Dorsoventral Polarity Guides Confined Migration of Cancer Cells

By Emily Wisniewski and Gina Wadas Metastasis is a complex process that requires cancer cells to adapt to diverse environments in the body. After they escape from the primary tumor, the cells embark on a long journey to colonize distant organs by migrating through a maze of three-dimensional tracks created by various anatomical structures. The tracks, or channels, form between adjacent extracellular matrix fibers (collagen), or between

nerves, muscles and their connective tissue. Once the channels are established, the cancerous cells use them to move efficiently to different parts of the body like a highway system.

During metastasis, important motor proteins and signaling molecules organize themselves asymmetrically along the front-to-rear cell axis in a phenomenon called cell polarity. This polarity establishes directionality and is essential for persistent cell migration. Although the importance of front-to-rear cell polarity is well understood, it is not known whether metastasizing cancer cells also exhibit dorsoventral polarity, or polarity along their top-tobottom cell axis. Dorsoventral polarity orients cells to the geometry of their environment. Once cells sense the geometry around them, they respond by altering their signaling and mode of migration. Emily Wisniewski and Panagiotis Mistriotis, under the direction of Konstantinos Konstantopoulos, along with other colleagues, sought to understand the role that dorsoventral polarity plays in cancer cell migration.

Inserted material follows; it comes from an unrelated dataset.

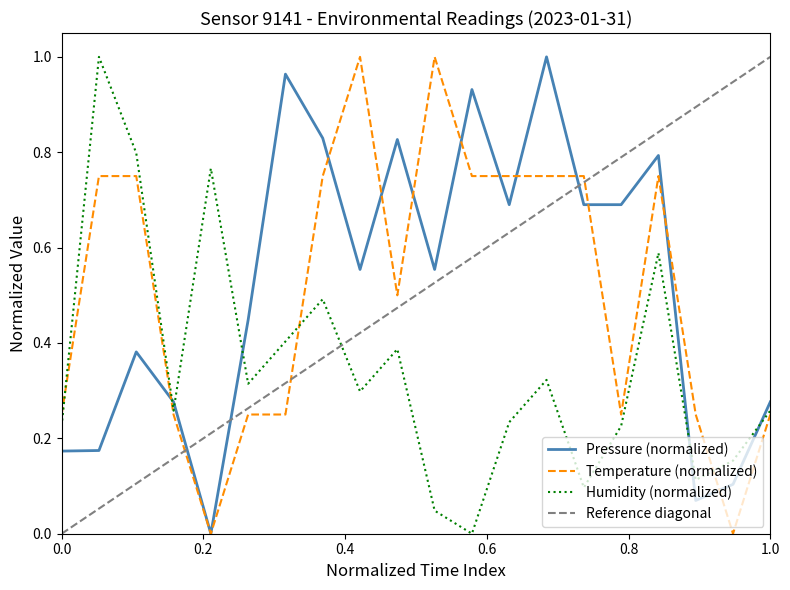

What is the approximate value of pressure at 00:46?

0.1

“Previous work has only examined top to bottom cellular asymmetry in non-cancerous, epithelial tissues,” Mistriotis said. “Our studies, performed both in vitro and in vivo, are the first to identify and characterize the important role of dorsoventral polarity during cancer cell migration.” Wisniewski is a PhD candidate in the Department of Chemical and Biomolecular Engineering at Johns Hopkins, and Mistriotis, is a former postdoctoral fellow at Johns Hopkins and currently an Assistant Professor at Auburn University. Konstantopoulos is a professor and core faculty member at the INBT and William H. Schwarz Professor of Chemical and Biomolecular Engineering.

The team discovered that cells’ dorsoventral polarity allows them to distinguish between and respond to different geometries of migration tracks by changing the speed, the mode, and/or the mechanism of their locomotion.

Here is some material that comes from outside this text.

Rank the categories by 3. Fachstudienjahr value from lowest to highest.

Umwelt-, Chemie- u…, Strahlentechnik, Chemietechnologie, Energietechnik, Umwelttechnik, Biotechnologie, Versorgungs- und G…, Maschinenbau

The team compared cancer cell migration in two different geometric environments: channels that were tall and narrow (lateral channels) and channels that were short and wide (vertical channels). The channels had the same cross-sectional area, but distinct aspect ratios and had dimensions similar to confining tracks that cells would normally encounter in the body.

They observed that cells moved faster in lateral channels than in vertical channels. In the lateral channels, cells migrated with mesenchymal, or protrusion-based mode, which is classically associated with cell movement on two-dimensional surfaces. In the vertical channels, cells migrated with a bleb-based mode, which look like high pressure bulges or blebs at the cell’s leading and trailing edges.

The team was also curious about the involvement of the cell’s nucleus and the RhoA pathways. The nucleus, which is the largest and stiffest cell organelle, sends out important signals to regulate cell migration, and the RhoA pathway plays many functions in cell locomotion. They found that dorsoventrally polarized cells regulate their migration mode and efficiency in response to these different channel geometries by tuning their nuclear stiffness and RhoA activity.

“We demonstrated for the first time that physical confinement stiffens the cell nucleus, which has direct implications on the mechanisms of cell migration,” said Wisniewski.

(Left) Cells moving through lateral channels use a mesenchymal, or protrusion-based method. Cell moving through vertical channels migrated with a bleb-based method, which look like high pressure bulges (right).

“This work provides a novel perspective on how the physical cues regulate distinct mechanisms of cell movement necessary for tumor cell spreading and metastasis,” Konstantopoulos said. “The physical microenvironment contributes to cell plasticity, which may explain why combating cancer metastasis is not an easy feat.”